Hosea’s Whore

A friend was talking about Hosea last night, so when I retreated to my porch swing this morning, the book was on my mind. If you’ve never read it, it’s sad and glorious all at the same time. It is a book about God’s faithfulness, and His people’s unfaithfulness. It’s about how wayward we are, in our perpetual quest for satisfaction in things that don’t have any eternal value.

In the opening chapter, God tells His prophet, Hosea, to marry a whore. I know, right? I might have second-guessed whether I was really hearing from Him. Even though Hosea’s wife, Gomer marries a good man, she just keeps running after her illegitimate lovers. It’s not long before the reader of the text begins to understand that God is drawing parallel between Hosea/Gomer, and God/His people.

In chapter 2, the Lord, in His mercy, strips His people of all their prized possessions, then brings her/us out into the wilderness (into solitude) and speaks kindly to us, wooing us with His affection, the affection of a Bridegroom.

Chapter 2 sounds a little like 2020, doesn’t it? Like all of the stuff we’ve been trusting in suddenly gave out beneath our feet. The economy crashed, and with it our security and identity. Our entertainment industries (restaurants, sports, movie theaters, etc.) very suddenly dissipated, and we were left in quietness and contemplation. Hosea 2:11 even says “I will put an end to all her mirth, her feasts, her new moons, her Sabbaths, and all her appointed feasts.” And I am reminded that every, single music festival and craft fair was canceled this year.

But all of this is for the purpose that we would know God. That we wouldn’t put a displaced hope in things that don’t matter.

God offers Himself as a Husband to this wayward bride. He strips her of her treasured baggage to present Himself to her, as the One who ought to have been her deepest desire already.

Now, here’s where my heart breaks wide… she goes right back to it. To her whoring, ungratifying ways. And I am so afraid that we are, too.

I keep reading Hosea and I keep seeing us in the story. It speaks of God’s people being destroyed for lack of knowledge (4:6) and of them cherishing things that numb, rather than heal (4:10). It speaks of rioting and thieving and forgetting God (7:1).

And it speaks of God’s people crying out to get their stuff back, rather that to know Him (Hosea 7:14-16).

I am honestly afraid for where we will end up, at the end of this year. I think many are hoping that all will be well, and assuming that this really was just about a virus. Once the virus clears, or there’s a vaccine. Once so-and-so gets elected or re-elected. Once all the angry mob releases their aggression. There is all of this hope in false things. And there is hardly any seeking of God. If we don’t turn from our wickedness and our security blanket facades, we are toast!

But there is one hopeful verse wedged in there, that will only be hopeful to those who know the surpassing worth of Christ already. It says, at the end of chapter 3, “they shall come in fear to the Lord and to His goodness in the latter days.” (ESV). The NASB words it like this “they will come trembling to the Lord and to His goodness in the last days.”

Here’s why this is hopeful: Because those of us who are already seeking Him know that knowing Christ is far better than any of the false securities the world could offer. There is no amount of blessing this world could ever give that would even compete with His unparalleled splendor and beauty and worth!

If we must be stripped off all our gaieties, all our music festivals and restauranteering, all our economic stability and job security, our freedom and liberty, in order to know God intimately, then we are gaining more than we are losing!

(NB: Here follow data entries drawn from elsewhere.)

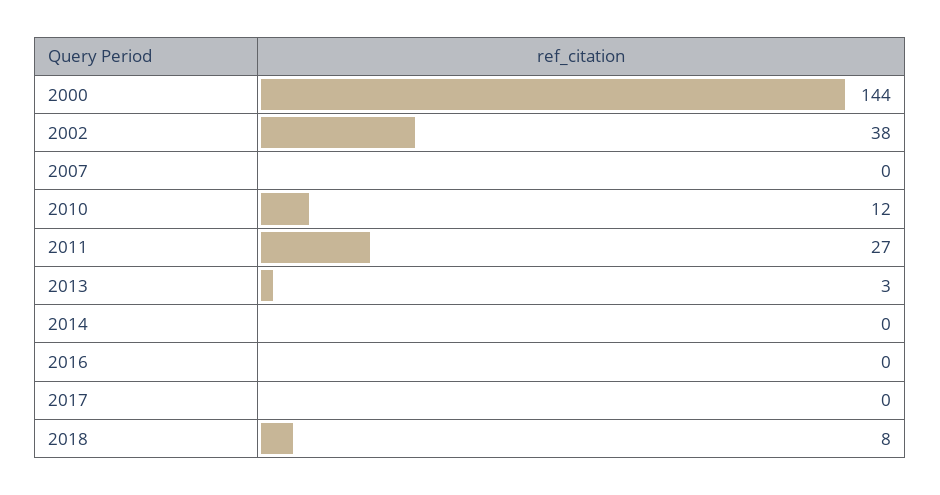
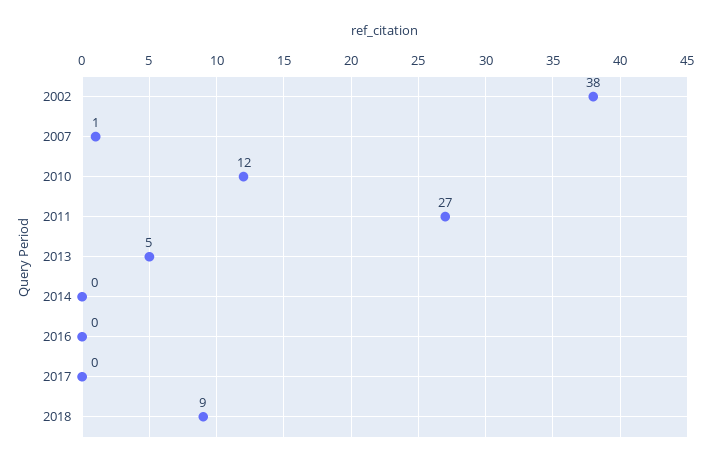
  {
-   "2000": 144,
    "2002": 38,
-   "2007": 0,
+   "2007": 1,
    "2010": 12,
    "2011": 27,
-   "2013": 3,
+   "2013": 5,
    "2014": 0,
    "2016": 0,
    "2017": 0,
-   "2018": 8
+   "2018": 9
  }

My concern is that we are too much like Gomer, and like Israel… that if we get our stuff back, we will immediately put our hope in and displaced affection upon those things. So, I am not sure we are going to get our stuff back. I’m not sure we’re going to come out of this pandemic. Because I’m not sure that’s what’s in our eternally best interest. My hope is not in deliverance from this virus/rioting/political pandemic, but rather from our pandemic of idolatry. I’m hoping that, should our circumstances take a turn for the worst (or even for the better), that it would produce repentance towards God. I hope that many will “come trembling to the Lord and to His goodness”, because boy, is He good! But sometimes we have to come trembling to see it.

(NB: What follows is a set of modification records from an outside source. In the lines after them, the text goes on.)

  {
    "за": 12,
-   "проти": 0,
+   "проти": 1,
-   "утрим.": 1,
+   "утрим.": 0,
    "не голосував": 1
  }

Here is the glorious promise towards God’s people, in the day that she is stripped of her idolatry… “I will betroth you to Me forever, Yes, I will betroth you to Me in righteousness and in justice, In lovingkindness and in compassion. And I will betroth you to Me in faithfulness. Then you will know the Lord.” (Hosea 2:19-20), and as the Psalmist once penned “Because your lovingkindness is better than life, my lips will praise You. So I will bless You as long as I live.” (Psalm 63: 3-4).

God’s goodness is better than life, folks! If the ax falls, and the earth gives way, and all around us turns into a trash heap of pain and clutter, but we find God and fall in-love with our Maker, then we will have gained something vastly more wonderful than all we have lost! May this stripping give birth to revival and intimacy with our God!